The Business Model Canvas is the tool or framework that you use to work through taking your innovation to the market. It’s non-proprietary and several versions are out there. It's the Cliff's Notes to the sequence of events that you are following to get some traction with customers and partners. They all accomplish the same thing - VALIDATION, without spending a lot of money. Fail fast, pivot, adapt. The variation which I prefer is different than Steve Blank’s (www.steveblank.com) and based on Ash Maurya’s canvas (www.practicetrumpstheory.com)

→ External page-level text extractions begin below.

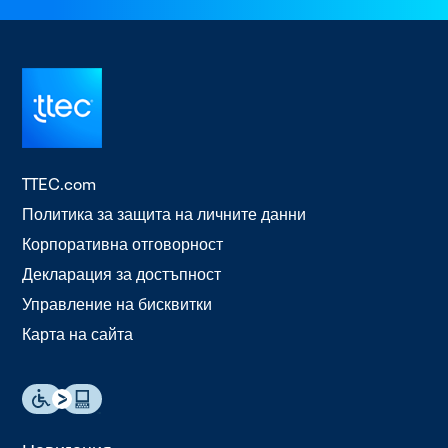
TTEC.com
Политика за защита на личните данни
Корпоративна отговорност
Декларация за достъпност
Управление на бисквитки
Карта на сайта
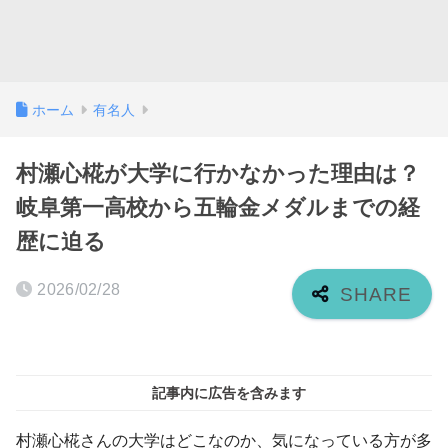
ホーム
有名人
村瀬心椛が大学に行かなかった理由は？
岐阜第一高校から五輪金メダルまでの経
歴に迫る
2026/02/28
記事内に広告を含みます
村瀬心椛さんの大学はどこなのか、気になっている方が多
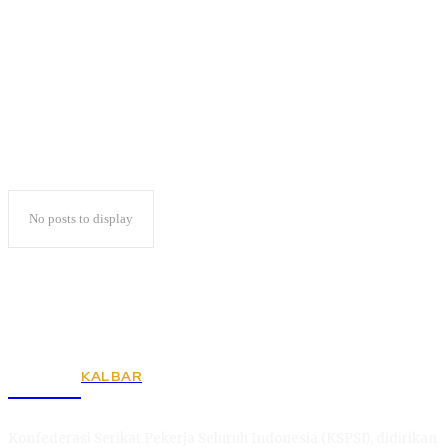
Ini Kata Jokowi
No posts to display
KALBAR
KSPSI
Konfederasi Serikat Pekerja Seluruh Indonesia (KSPSI), didirikan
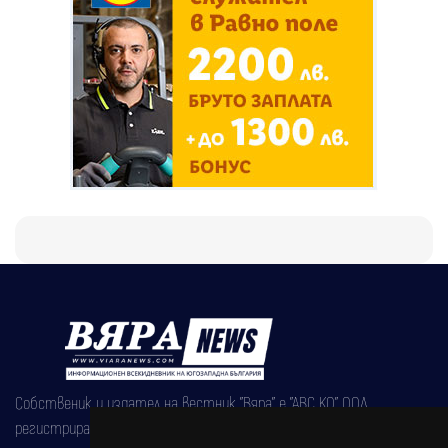
Собственик и издател на вестник "Вяра" е "АВС КО" ООД,
регистрирана на 08.05.2002 година.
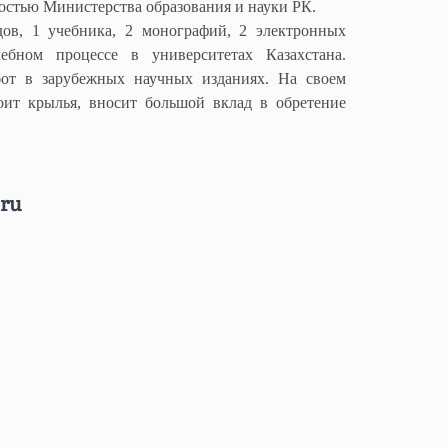
рностью Министерства образования и науки РК.
ов, 1 учебника, 2 монографий, 2 электронных
ебном процессе в университетах Казахстана.
бот в зарубежных научных изданиях. На своем
оит крылья, вносит большой вклад в обретение
.ru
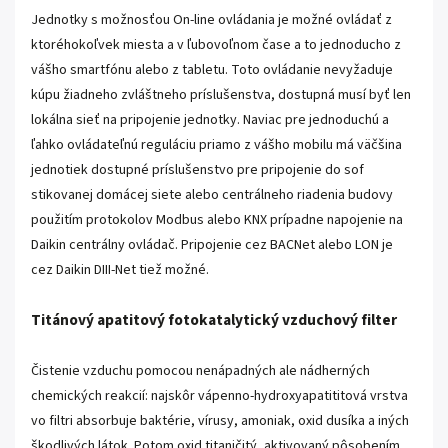
Jednotky s možnosťou On-line ovládania je možné ovládať z
ktoréhokoľvek miesta a v ľubovoľnom čase a to jednoducho z
vášho smartfónu alebo z tabletu. Toto ovládanie nevyžaduje
kúpu žiadneho zvláštneho príslušenstva, dostupná musí byť len
lokálna sieť na pripojenie jednotky. Naviac pre jednoduchú a
ľahko ovládateľnú reguláciu priamo z vášho mobilu má väčšina
jednotiek dostupné príslušenstvo pre pripojenie do sof
stikovanej domácej siete alebo centrálneho riadenia budovy
použitím protokolov Modbus alebo KNX prípadne napojenie na
Daikin centrálny ovládač. Pripojenie cez BACNet alebo LON je
cez Daikin DIII-Net tiež možné.
Titánový apatitový fotokatalytický vzduchový filter
Čistenie vzduchu pomocou nenápadných ale nádherných
chemických reakcií: najskôr vápenno-hydroxyapatititová vrstva
vo filtri absorbuje baktérie, vírusy, amoniak, oxid dusíka a iných
škodlivých látok. Potom oxid titaničitý, aktivovaný pôsobením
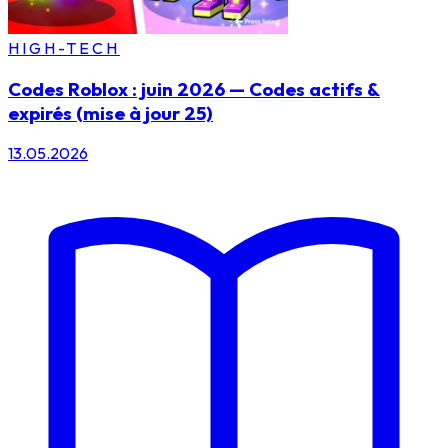
HIGH-TECH
Codes Roblox : juin 2026 — Codes actifs &
expirés (mise à jour 25)
13.05.2026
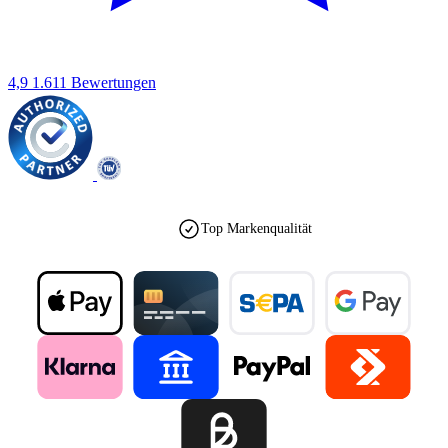
4,9
1.611 Bewertungen
Top Markenqualität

Lean also requires a deep understanding of market segmentation, and how the value chain of that industry works. Focusing on one segment is a key part to the Canvas - because each segment articulates a problem differently …. And those differences ripple all the way through the 9 elements of the canvas. Here are the 9 elements of the canvas:
1 – Segment 2 – Problem 3 – Unique Value Proposition
4 – Unique Solution 5 – Channels 6 – Revenue Model
7 – Cost Structure 8 – Key Metrics 9 – Unfair Advantage
A start-up is a temporary organization that goes out on a Customer Discovery expedition. And it’s searching for a repeatable and scalable model. The canvas forces constant testing of your key elements (assumptions) in the real world. Once you find (believe you have found) your Customer, the next step - Customer Execution - involves scaling processes - bringing on more people, putting processes in place, developing better metrics.
Bottom line: It is a ton of work to go through the 2 major steps of Lean as Blank details in The Startup Owners Manual. But you can’t ask for money until you’ve done the work. Most investors know about this process and follow it for their portfolio companies. So when they ask about traction, you should describe how far into the Lean Customer Discovery or Customer Execution phase you are. Your venture’s Valuation maps directly onto these stages.
I can vouch for the process as someone who has been bringing complex technologies to many markets for many years. I have way too many scars with "technology in search of a business problem". With the ones that struggled (and are struggling), we were not clear about the problem we were solving. They all ended badly. I'm a super-convert - this process works.